Si, si , je ne connais pas, donne au moins le lien stp !

Quote:
Prenons l'arbuste : il est difficile d'identifier un objet qui soit réellement un arbuste : l'arbuste n'existe qu'en tant qu'il est conceptualisé et défini différentiellement par rapport à l'arbre par exemple. Mais la nature ne fait pas d'arbustes, c'est l'homme qui catégorise certains arbres en arbustes. Bon, c'est un peu naïf, mais je crois qu'il en va de même en sciences, où les objets ne sont pas naturels, mais seulement opératoires, et sont en quelque sorte créés pour les besoins de la cause. Mais en tant qu'ils sont créés ils existent, au même titre que l'arbuste. . C'est dans ce sens que je disais que les sciences humaines pouvaient créer leur objet. Mais l'objet d'étude reste effectivement le langage pour la linguistique et la nature pour la physique.

Oui, dans ce sens, OK. Le botaniste catégorise ses objets d'étude, au moyen du langage. Ce n'est pas encore la modélisation dont je parlais, c'est plutôt une définition, une délimitation, une conceptualisation des objets d'étude. L'outil est le langage naturel à cette étape.

Après seulement, le scientifique ("dur" ou "mou") peut envisager (éventuellement) d'utiliser le langage formalisé (l'outil mathématique) sur une modélisation abstraite de ses objets. C'est courant en sciences de la nature (au sens le plus large), ça l'est devenu en linguistique, c'est controversé en économie . . .
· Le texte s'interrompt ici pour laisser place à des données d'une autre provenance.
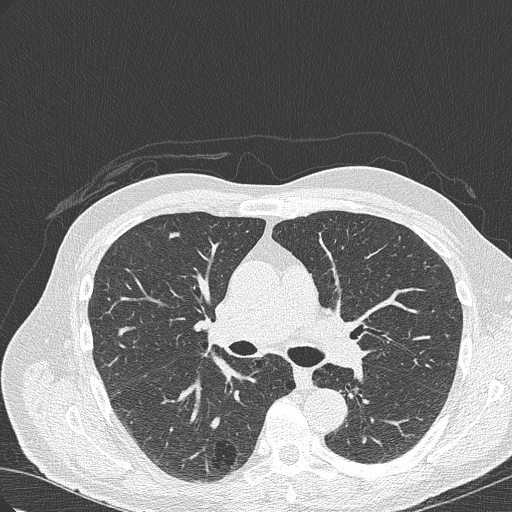
Chest CT (low-dose screening protocol), one axial image. Baseline screening round. Lung window (W 1500 / L -600 HU). Lung (sharp) reconstruction kernel (B50f). Slice 129 of 322 in the series. Male participant, aged 70 years at enrolment. Current smoker at enrolment.
Expert-annotated lung lesion, bounding box <199,419,263,473> (left, top, right, bottom; pixels). The screening reader recorded 4 non-calcified nodules or masses ≥4 mm on this exam (right lower lobe, right lower lobe, right upper lobe, right lower lobe); which of them this box marks is not recorded. Official screen result: positive, change unspecified: nodule(s) >= 4 mm or enlarging nodule(s), mass(es), or other non-specific abnormalities suspicious for lung cancer. Later outcome: lung cancer diagnosed 978 days after this screen — bronchiolo-alveolar adenocarcinoma, NOS, right lower lobe, poorly differentiated (G3), stage IB (AJCC 6th edition), 30 mm at pathology.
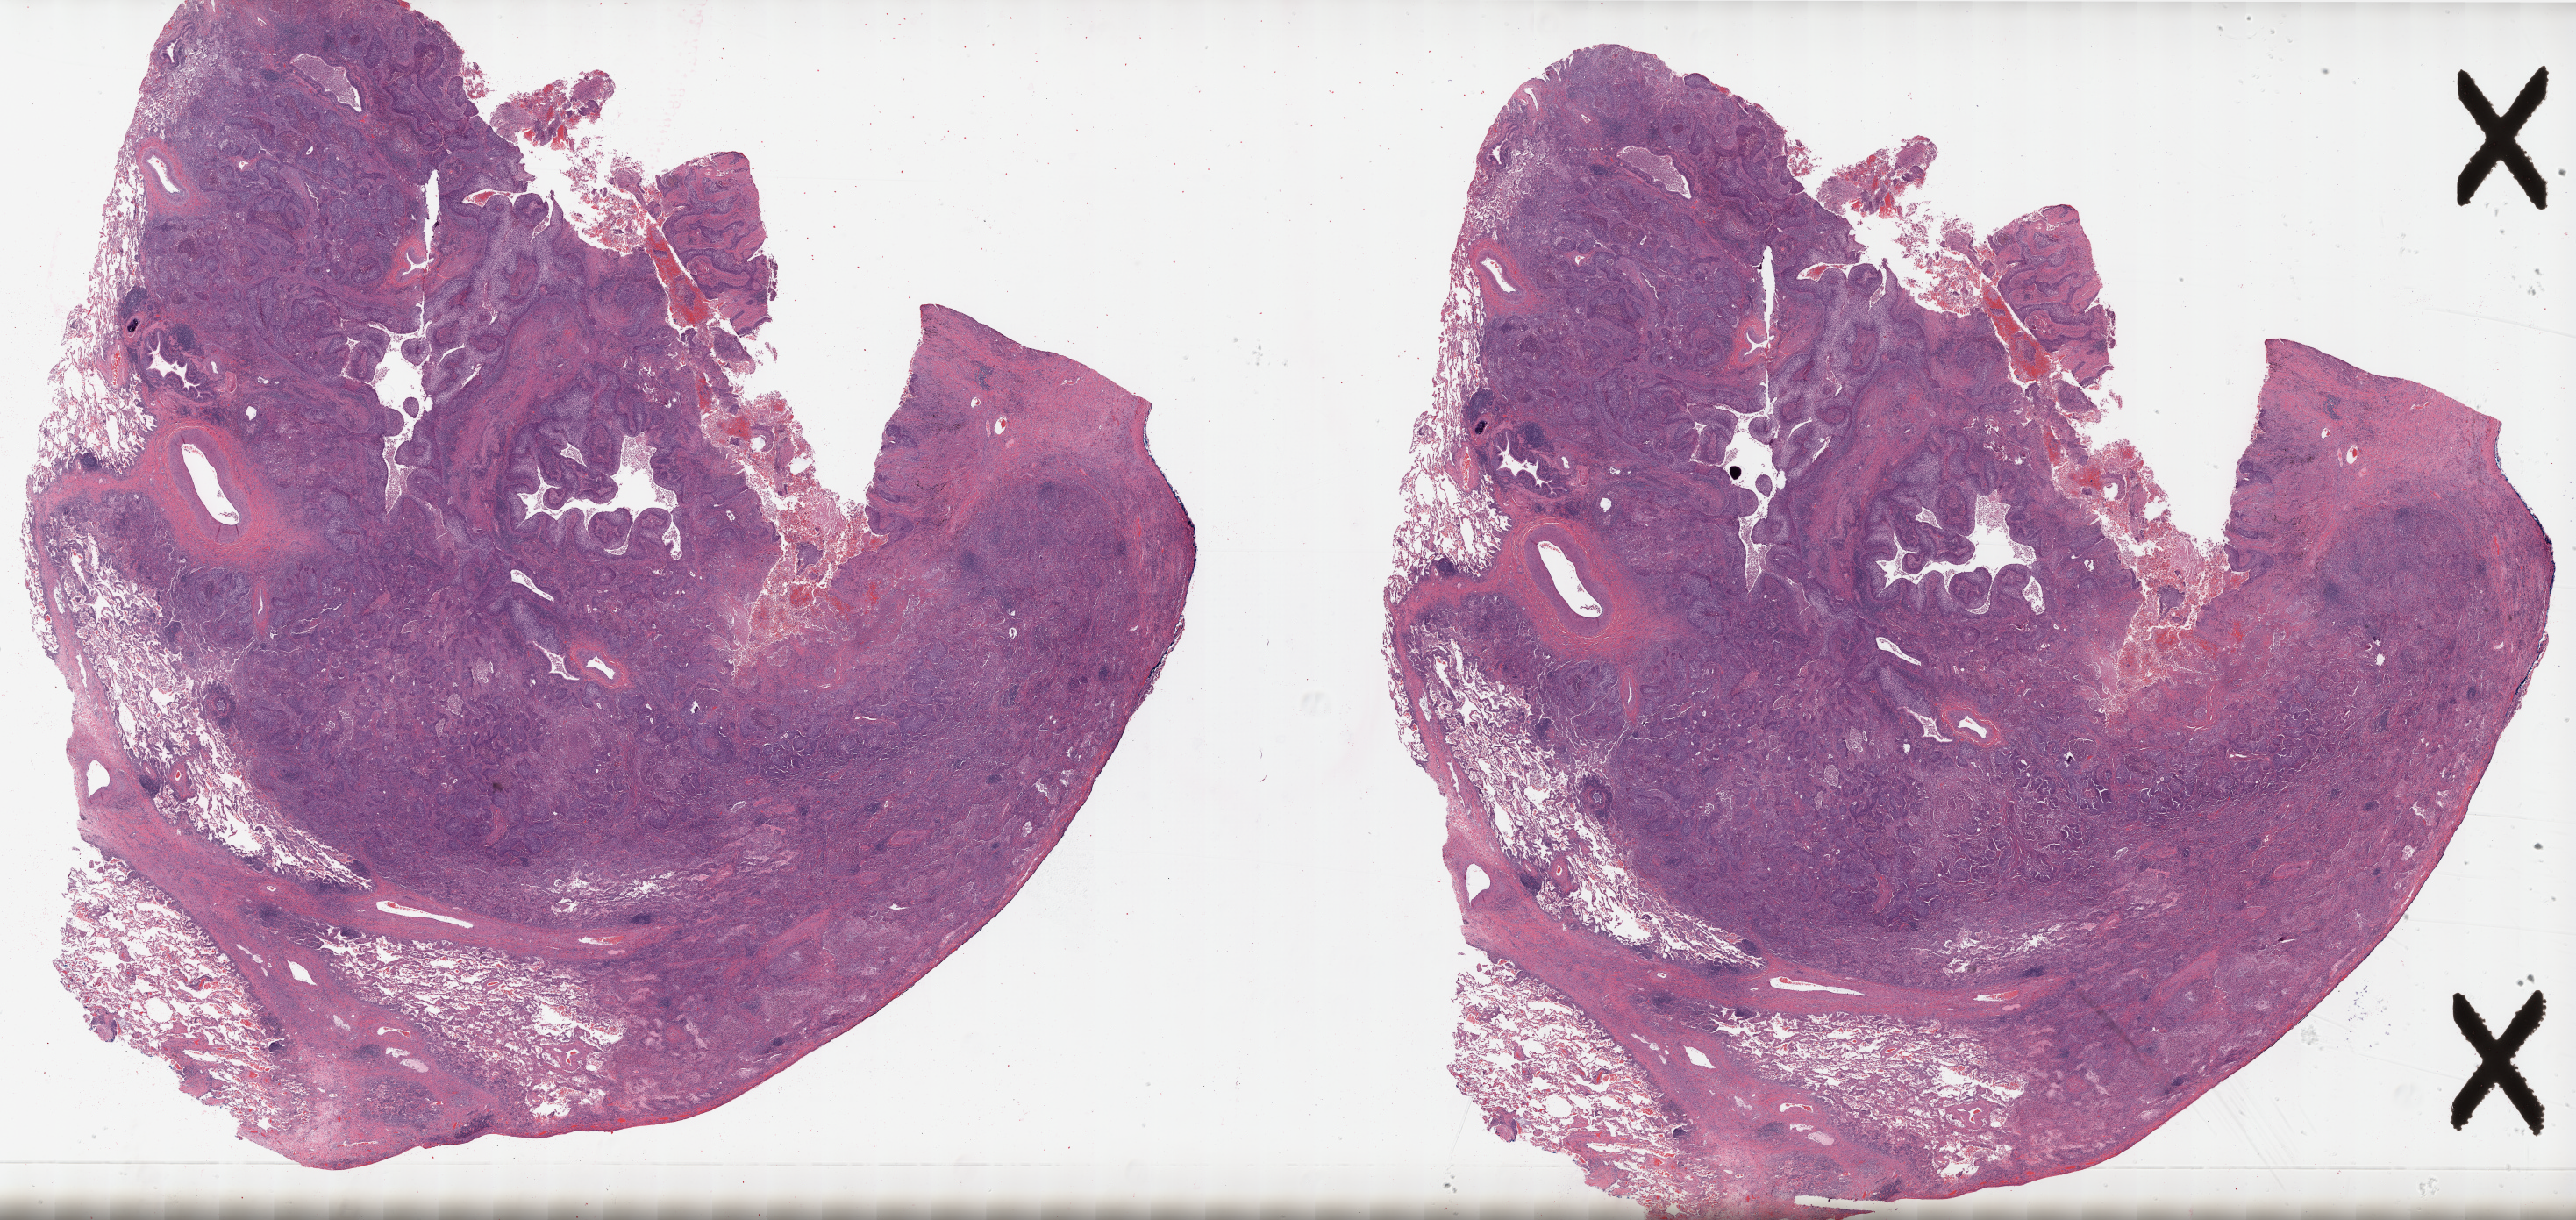
Whole-slide histology image, H&E, low-resolution overview of the scanned area, about 47.2 x 22.4 mm (acquisition: 20x scan). Formalin-fixed paraffin-embedded (FFPE) diagnostic section. Sample: primary tumour, lung. Male, age 73 years at initial diagnosis.
AJCC pathologic stage: IB. Histologic diagnosis: Squamous cell carcinoma, NOS (upper lobe, lung).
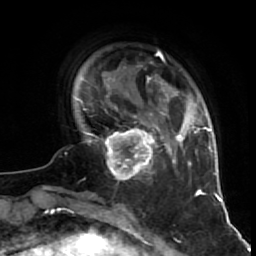
Breast MRI (dynamic contrast-enhanced), one axial slice; cropped to one breast; dynamic contrast-enhanced series, time point 2 of 7 at this slice position (early post-contrast); 1.5 T; TE 2.6 ms, TR 5.7 ms; 2.5 mm slice thickness; 256 × 256 image matrix, field of view 160 × 160 mm. Female patient.
Outlined on this slice (semi-automatically segmented with operator editing):
- enhancing-tissue mask used for the functional tumour volume (all voxels passing the contrast-enhancement thresholds inside the analysis volume; usually the tumour): box from (x=97, y=116) to (x=160, y=180) px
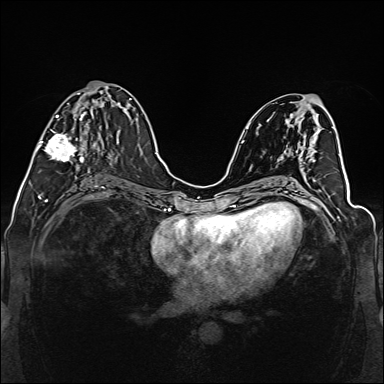
Breast MRI (dynamic contrast-enhanced), one axial slice; position 63 of 160 along the scan axis; dynamic contrast-enhanced series, time point 2 of 6 at this slice position (early post-contrast); 1.5 T; TE 2.3 ms, TR 5.2 ms; 1 mm slice thickness; 384 × 384 image matrix, field of view 330 × 330 mm. Female patient.
Structures marked on this image (semi-automatically segmented with operator editing):
- enhancing-tissue mask used for the functional tumour volume (all voxels passing the contrast-enhancement thresholds inside the analysis volume; usually the tumour): bounding box [x1, y1, x2, y2] px = [38, 91, 111, 162]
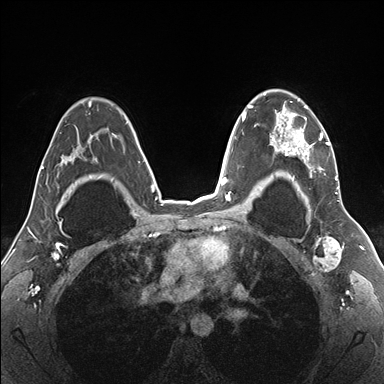
Breast MRI (dynamic contrast-enhanced), one axial slice; position 116 of 176 along the scan axis; dynamic contrast-enhanced series, time point 2 of 7 at this slice position (early post-contrast); 1.5 T; TE 1.5 ms, TR 4.1 ms; 1.1 mm slice thickness; 384 × 384 image matrix, field of view 330 × 330 mm. Female patient.
Outlined on this slice (semi-automatically segmented with operator editing):
- enhancing-tissue mask used for the functional tumour volume (all voxels passing the contrast-enhancement thresholds inside the analysis volume; usually the tumour): bounding box (x1, y1, x2, y2) in pixels: (257, 90, 340, 187)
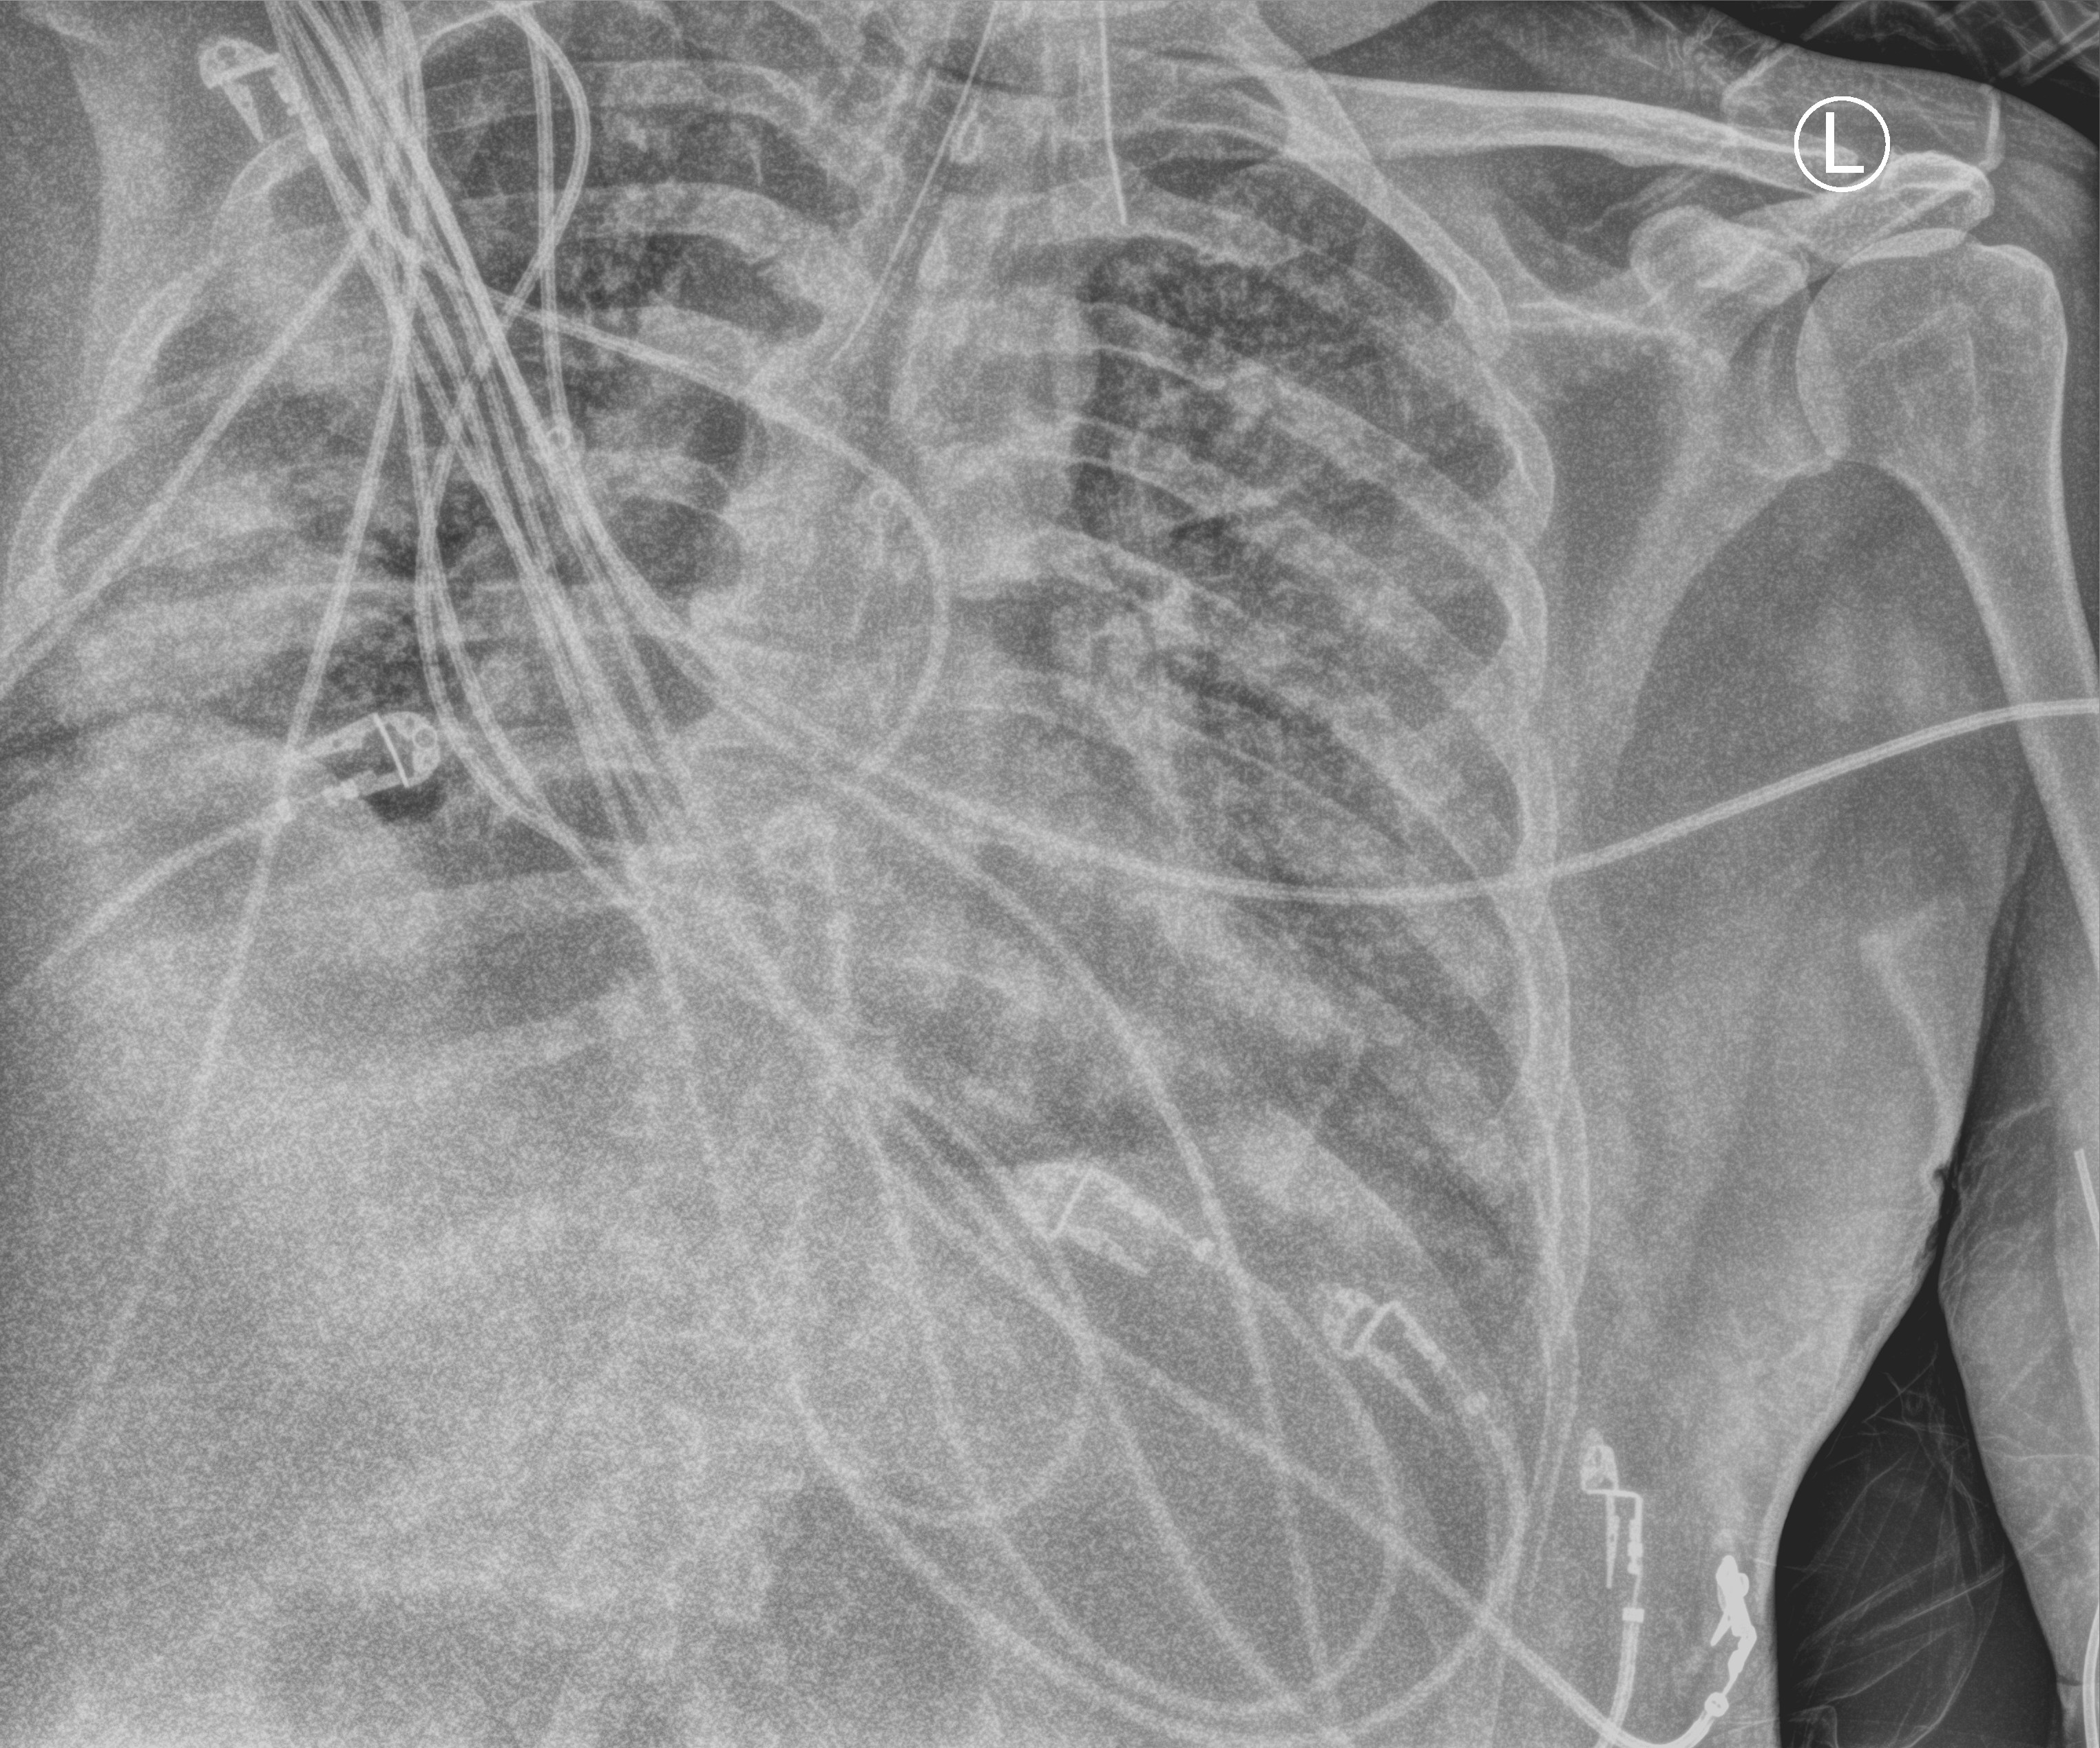
Bedside chest radiograph (computed radiography). Male patient hospitalised with COVID-19, age 18–59 years.
Admission-level facts for this patient (not findings on this image; timing relative to this image not recorded): admitted to intensive care during this hospital stay: yes.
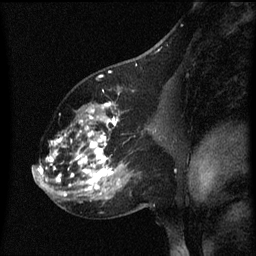
Breast MRI (dynamic contrast-enhanced), one sagittal slice. Slice 33 of 60 in the series (ordered by position). Dynamic contrast-enhanced series, image 2 of 3 at this slice position (ordered by acquisition). 1.5 T. TE 4.2 ms, TR 8 ms. 256 × 256 image matrix, field of view 200 × 200 mm. Patient: female, 60 years.
Annotated regions visible in this slice (semi-automatically segmented with operator editing):
- analysis volume of interest (the breast-tissue region the enhancement analysis was run in; not a lesion): bounding box [x1, y1, x2, y2] px = [49, 102, 158, 197]
- tumour enhancement mask (voxels above the 70 % enhancement threshold inside the analysis volume of interest): [49, 102, 120, 197]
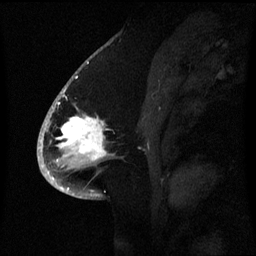
Breast MRI (dynamic contrast-enhanced), one sagittal slice. Dynamic contrast-enhanced series, image 2 of 3 at this slice position (ordered by acquisition). 1.5 T. TE 4.2 ms, TR 8.4 ms. 2.1 mm slice thickness. 256 × 256 image matrix. Patient: female, 53 years. Case-level facts recorded for this patient, not image findings: setting: breast cancer imaged before/during neoadjuvant chemotherapy; receptor status: HR-positive, HER2-negative.
Annotated regions visible in this slice (semi-automatically segmented with operator editing):
- analysis volume of interest (the breast-tissue region the enhancement analysis was run in; not a lesion): bounding box (x1, y1, x2, y2) in pixels: (52, 90, 122, 171)
- tumour enhancement mask (voxels above the 70 % enhancement threshold inside the analysis volume of interest): (58, 90, 107, 161)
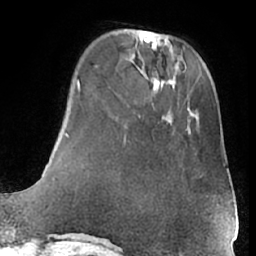
Breast MRI (dynamic contrast-enhanced), one axial slice; position 16 of 66 along the scan axis; cropped to one breast; dynamic contrast-enhanced series, time point 2 of 7 at this slice position (early post-contrast); 1.5 T; TE 3 ms, TR 6.2 ms; 2.4 mm slice thickness; 256 × 256 image matrix, field of view 170 × 170 mm. Female patient.
Outlined on this slice (semi-automatically segmented with operator editing):
- enhancing-tissue mask used for the functional tumour volume (all voxels passing the contrast-enhancement thresholds inside the analysis volume; usually the tumour): bounding box <169,128,225,204> (left, top, right, bottom; pixels)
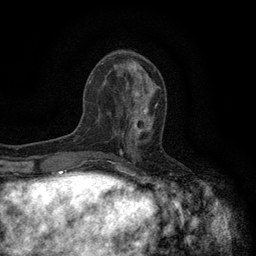
Breast MRI (dynamic contrast-enhanced), one axial slice. Position 50 of 134 along the scan axis. Cropped to one breast. Dynamic contrast-enhanced series, time point 2 of 6 at this slice position (early post-contrast). 3 T. TE 2.7 ms, TR 5.5 ms. 256 × 256 image matrix. Female patient.
Outlined on this slice (semi-automatic segmentation, software-assisted and operator-edited):
- enhancing-tissue mask used for the functional tumour volume (all voxels passing the contrast-enhancement thresholds inside the analysis volume; usually the tumour): bounding box (x1, y1, x2, y2) in pixels: (118, 94, 158, 144)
La linguistique est sans doute la plus "dure" des sciences humaines, car le langage est déjà un objet relativement formel. C'est certes un objet humain, mais a déjà été fortement conceptualisé par la grammaire, science très ancienne et très développée. Et la grammaire est à mon avis quasiment une science "dure". Elle est en effet commune à l'informaticien théoricien et au linguiste.
On constate ainsi que les élèves scientifiques étaient généralement très à l'aise en grammaire au collège, même ceux qui se révèlent fermés à toute explication de texte littéraire au lycée.

Julien,


JulienPosté le: 2003-04-19 16:01   
Salut,

Tout d'abord le lien vers le topic sur le métalangage(*) .

Quote:

Le 19-04-2003 à 11:30, Chief a écrit:
Le botaniste catégorise ses objets d'étude, au moyen du langage. Ce n'est pas encore la modélisation dont je parlais, c'est plutôt une définition, une délimitation, une conceptualisation des objets d'étude. L'outil est le langage naturel à cette étape.


Oui oui, je reste d'accord sur le fait qu'il ne s'agit pas de la modélisation dont tu parlais .

Quote:

La linguistique est sans doute la plus "dure" des sciences humaines, car le langage est déjà un objet relativement formel.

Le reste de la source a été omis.